Can Diabetes Cause Glaucoma?
Dr. Mai-Vy Hoang 11/28/2016
Diabetes has been linked to the onset of glaucoma. Yet there is some debate amongst medical professionals as to whether both types of diabetes are directly responsible for the development of specific types of glaucoma in diabetics. This is a complicated issue that has credible arguments on both sides.
Understanding Glaucoma and Diabetes
There are several different types of diabetes as well as glaucoma. Type 1 diabetes triggers a total loss of cells within the pancreas that creates insulin. Type 2 diabetes does not completely destroy these cells. Add in the fact that there are numerous types of glaucoma and it is easy to see why the alleged link between diabetes and glaucoma can be a bit complicated.
The Development of Diabetic Retinopathy
If Type 1 diabetes or Type 2 diabetes is left untreated for an extended period of time, it will inevitably lead to the onset of diabetic retinopathy. Diabetic retinopathy causes blood vessels to leak. It also creates an insufficient supply of retinal blood that eventually leads to flawed retinal function. Eventually, the retina is completely starved of oxygen, its drainage system malfunctions, intraocular pressure is heightened and neovascular glaucoma occurs.
Does Diabetes Lead to Other Forms of Glaucoma?
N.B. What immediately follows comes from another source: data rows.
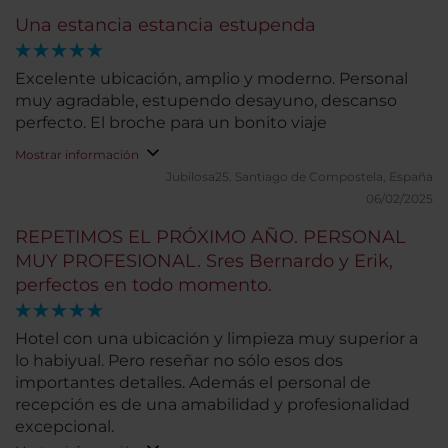
desayuno cuenta con gran variedad. Nuestra
Una estancia estancia estupenda
estancia fue muy corta, por lo que no podemos
valorar otros servicios.
Excelente ubicación, amplio y moderno. Personal
muy agradable, estupendo desayuno, descanso
perfecto. El broche para un bonito viaje
Mostrar información
Jubilosa25.
Santiago de Compostela, España
06/02/2025
REPETIMOS EL PRÓXIMO AÑO. PERSONAL
MUY PROFESIONAL. Sres Bernardo y Erik,
perfectos en todo momento.
Hotel con una ubicación y limpieza muy superior a
lo habiyual. Pero reseñar no sólo esos dos
importantes detalles. Además el personal de
recepción es de una amabilidad y profesionalidad
excepcional.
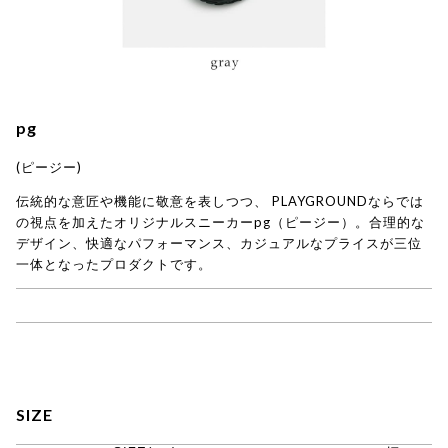
pg
(ピージー)
伝統的な意匠や機能に敬意を表しつつ、 PLAYGROUNDならでは
の視点を加えたオリジナルスニーカーpg（ピージー）。合理的な
デザイン、快適なパフォーマンス、カジュアルなプライスが三位
一体となったプロダクトです。
→ pg商品一覧
SIZE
There is much debate as to whether either type of diabetes causes additional forms of glaucoma aside from neovascular glaucoma. In particular, medical researchers question whether either type of diabetes leads to primary open-angle glaucoma (POAG). This form of glaucoma is the most prevalent in the western hemisphere. Some argue that the supposed relationship between Type 1 diabetes and POAG has not been analyzed deeply enough. At this point in time, most researchers agree that Type 1 diabetes does not trigger POAG. However, there is mounting evidence that Type 2 diabetes is a strong risk factor for this version of glaucoma.
There are some researchers who are adamant that linking Type 2 diabetes to POAG is premature. Their argument is that patients who suffer from diabetes are inclined to be monitored with intense ophthalmic observation. There is a greater chance of glaucoma detection when patients are studied in such a manner. As more long-term studies are conducted across posterity, the link between Type 2 diabetes and POAG will eventually be verified or refuted due to the fact that detection bias will not be present.